(Task directions): Look through the listing below for the string "Pyszna". Say how many lines hold it, and nothing else.

(Data extracts):

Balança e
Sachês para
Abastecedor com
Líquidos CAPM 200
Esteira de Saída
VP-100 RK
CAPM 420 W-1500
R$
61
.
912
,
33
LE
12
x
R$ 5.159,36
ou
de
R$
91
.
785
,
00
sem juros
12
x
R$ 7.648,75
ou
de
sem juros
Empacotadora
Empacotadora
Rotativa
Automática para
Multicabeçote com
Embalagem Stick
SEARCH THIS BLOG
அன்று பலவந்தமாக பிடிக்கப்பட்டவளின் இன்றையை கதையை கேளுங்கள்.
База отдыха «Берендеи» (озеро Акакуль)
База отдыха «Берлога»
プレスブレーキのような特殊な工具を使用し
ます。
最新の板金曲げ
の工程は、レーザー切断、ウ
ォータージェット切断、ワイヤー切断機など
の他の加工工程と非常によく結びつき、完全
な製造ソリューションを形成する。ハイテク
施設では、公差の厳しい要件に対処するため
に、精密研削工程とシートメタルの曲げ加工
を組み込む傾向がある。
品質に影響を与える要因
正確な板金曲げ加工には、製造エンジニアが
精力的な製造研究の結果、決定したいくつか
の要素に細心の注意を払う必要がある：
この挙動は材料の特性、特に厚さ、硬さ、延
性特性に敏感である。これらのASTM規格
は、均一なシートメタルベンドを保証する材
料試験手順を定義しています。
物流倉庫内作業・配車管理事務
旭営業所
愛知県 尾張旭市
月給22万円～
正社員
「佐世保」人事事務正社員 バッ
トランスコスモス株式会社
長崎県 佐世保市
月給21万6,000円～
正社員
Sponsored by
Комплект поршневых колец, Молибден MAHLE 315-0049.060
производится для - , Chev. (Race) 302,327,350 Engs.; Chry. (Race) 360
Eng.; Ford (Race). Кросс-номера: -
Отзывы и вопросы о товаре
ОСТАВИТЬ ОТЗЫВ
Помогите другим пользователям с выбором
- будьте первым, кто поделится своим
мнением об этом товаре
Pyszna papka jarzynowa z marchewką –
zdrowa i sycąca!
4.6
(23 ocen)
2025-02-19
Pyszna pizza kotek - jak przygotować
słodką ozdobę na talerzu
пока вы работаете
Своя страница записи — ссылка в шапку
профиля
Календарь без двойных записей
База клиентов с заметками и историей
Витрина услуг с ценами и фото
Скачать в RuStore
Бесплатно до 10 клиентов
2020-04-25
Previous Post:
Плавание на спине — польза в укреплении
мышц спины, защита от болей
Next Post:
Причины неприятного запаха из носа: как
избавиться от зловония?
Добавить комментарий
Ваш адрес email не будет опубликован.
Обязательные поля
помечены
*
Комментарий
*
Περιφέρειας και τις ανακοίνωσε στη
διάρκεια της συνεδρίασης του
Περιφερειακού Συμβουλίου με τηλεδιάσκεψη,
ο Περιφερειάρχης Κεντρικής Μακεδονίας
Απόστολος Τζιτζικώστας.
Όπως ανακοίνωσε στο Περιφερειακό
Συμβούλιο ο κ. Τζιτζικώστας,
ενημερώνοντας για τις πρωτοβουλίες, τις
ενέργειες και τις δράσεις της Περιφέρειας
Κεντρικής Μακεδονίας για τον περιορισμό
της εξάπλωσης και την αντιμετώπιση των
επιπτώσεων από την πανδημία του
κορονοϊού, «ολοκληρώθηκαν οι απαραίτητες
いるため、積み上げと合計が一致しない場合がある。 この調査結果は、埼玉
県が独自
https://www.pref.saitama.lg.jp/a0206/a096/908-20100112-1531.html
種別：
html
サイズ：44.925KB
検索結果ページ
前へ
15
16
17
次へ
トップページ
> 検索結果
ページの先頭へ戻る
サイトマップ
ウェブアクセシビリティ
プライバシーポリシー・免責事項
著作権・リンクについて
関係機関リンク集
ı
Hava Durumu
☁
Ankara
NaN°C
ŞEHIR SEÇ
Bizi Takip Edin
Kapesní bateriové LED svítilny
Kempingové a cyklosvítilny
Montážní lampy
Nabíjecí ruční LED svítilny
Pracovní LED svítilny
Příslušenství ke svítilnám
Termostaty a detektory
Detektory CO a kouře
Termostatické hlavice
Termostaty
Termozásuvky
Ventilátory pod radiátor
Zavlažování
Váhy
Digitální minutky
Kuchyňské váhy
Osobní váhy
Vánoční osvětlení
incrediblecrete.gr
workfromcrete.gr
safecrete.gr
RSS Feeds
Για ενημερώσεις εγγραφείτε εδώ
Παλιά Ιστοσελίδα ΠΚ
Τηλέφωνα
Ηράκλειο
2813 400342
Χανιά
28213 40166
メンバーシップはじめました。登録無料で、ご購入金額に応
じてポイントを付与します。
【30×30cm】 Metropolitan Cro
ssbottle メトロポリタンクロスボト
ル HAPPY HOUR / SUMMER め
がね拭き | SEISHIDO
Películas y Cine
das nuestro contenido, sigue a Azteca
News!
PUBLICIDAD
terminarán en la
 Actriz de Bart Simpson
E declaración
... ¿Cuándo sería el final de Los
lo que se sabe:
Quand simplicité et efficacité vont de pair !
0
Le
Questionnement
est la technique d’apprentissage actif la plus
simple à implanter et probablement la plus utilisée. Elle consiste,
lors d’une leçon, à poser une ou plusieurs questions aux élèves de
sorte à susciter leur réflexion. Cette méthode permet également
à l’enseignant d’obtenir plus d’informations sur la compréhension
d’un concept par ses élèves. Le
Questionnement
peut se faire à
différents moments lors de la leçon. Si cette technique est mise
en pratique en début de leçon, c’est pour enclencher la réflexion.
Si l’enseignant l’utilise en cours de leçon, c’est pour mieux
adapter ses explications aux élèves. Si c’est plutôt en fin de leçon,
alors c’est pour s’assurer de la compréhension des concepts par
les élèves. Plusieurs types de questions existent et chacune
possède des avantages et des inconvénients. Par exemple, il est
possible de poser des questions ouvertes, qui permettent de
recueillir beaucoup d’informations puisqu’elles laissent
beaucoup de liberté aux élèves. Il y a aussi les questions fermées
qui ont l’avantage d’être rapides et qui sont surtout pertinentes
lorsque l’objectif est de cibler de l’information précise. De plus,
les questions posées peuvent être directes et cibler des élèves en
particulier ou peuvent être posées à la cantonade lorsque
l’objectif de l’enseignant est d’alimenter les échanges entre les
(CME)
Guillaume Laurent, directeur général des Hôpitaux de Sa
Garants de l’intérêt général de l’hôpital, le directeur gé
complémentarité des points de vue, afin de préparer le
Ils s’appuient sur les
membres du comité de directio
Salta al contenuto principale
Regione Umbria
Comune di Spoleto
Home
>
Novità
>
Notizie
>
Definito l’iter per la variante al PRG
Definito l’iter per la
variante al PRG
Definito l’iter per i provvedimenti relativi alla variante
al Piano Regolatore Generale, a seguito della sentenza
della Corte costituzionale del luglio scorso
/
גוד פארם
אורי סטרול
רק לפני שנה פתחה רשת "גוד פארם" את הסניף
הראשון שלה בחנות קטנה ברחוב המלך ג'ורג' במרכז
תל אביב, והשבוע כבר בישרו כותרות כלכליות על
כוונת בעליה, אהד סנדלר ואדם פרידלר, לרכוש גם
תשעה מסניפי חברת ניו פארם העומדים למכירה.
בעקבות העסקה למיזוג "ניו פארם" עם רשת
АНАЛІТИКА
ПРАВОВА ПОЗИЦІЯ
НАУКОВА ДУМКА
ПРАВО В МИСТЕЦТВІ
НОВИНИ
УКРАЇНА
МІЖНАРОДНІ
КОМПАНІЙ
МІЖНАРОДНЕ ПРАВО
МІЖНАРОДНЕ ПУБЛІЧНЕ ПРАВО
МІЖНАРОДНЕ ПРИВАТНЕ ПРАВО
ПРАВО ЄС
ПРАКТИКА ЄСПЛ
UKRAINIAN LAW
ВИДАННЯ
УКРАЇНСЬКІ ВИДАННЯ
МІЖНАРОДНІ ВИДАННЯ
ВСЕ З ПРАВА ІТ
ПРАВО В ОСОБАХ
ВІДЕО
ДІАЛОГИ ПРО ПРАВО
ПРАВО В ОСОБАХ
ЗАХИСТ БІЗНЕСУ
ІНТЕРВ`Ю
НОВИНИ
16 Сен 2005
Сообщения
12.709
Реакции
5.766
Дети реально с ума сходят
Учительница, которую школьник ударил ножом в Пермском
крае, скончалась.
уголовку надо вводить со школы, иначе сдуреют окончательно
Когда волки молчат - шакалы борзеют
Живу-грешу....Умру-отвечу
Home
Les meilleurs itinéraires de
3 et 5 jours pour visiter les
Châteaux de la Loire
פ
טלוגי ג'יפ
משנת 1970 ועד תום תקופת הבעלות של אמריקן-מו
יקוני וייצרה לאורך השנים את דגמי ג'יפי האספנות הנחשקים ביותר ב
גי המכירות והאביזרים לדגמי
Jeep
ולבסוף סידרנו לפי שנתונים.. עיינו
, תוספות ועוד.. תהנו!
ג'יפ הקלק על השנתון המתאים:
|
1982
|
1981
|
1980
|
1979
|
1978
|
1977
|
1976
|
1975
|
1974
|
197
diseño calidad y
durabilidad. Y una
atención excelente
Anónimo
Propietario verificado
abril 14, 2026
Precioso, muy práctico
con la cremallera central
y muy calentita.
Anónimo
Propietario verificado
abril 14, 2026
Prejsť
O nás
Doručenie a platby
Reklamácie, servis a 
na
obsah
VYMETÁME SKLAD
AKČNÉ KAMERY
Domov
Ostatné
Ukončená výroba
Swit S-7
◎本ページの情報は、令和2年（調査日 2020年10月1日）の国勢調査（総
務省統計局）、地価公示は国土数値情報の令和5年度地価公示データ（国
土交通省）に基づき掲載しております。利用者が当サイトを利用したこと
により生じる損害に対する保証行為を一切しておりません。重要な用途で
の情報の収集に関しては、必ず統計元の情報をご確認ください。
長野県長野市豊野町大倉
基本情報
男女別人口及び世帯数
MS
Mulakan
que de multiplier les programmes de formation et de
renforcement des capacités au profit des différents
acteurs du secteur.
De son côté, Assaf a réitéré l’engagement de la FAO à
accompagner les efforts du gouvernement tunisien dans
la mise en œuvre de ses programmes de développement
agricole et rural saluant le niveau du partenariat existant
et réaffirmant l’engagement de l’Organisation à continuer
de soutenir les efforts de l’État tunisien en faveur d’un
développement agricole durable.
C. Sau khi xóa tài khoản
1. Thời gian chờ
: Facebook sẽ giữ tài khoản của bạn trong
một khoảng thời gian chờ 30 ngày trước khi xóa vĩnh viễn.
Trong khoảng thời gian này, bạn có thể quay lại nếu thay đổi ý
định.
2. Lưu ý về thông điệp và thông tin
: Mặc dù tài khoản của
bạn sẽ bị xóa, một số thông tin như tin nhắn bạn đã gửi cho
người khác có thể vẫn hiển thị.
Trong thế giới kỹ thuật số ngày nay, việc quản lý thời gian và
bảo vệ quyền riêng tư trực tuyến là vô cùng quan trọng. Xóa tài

(Response to the exercise): 2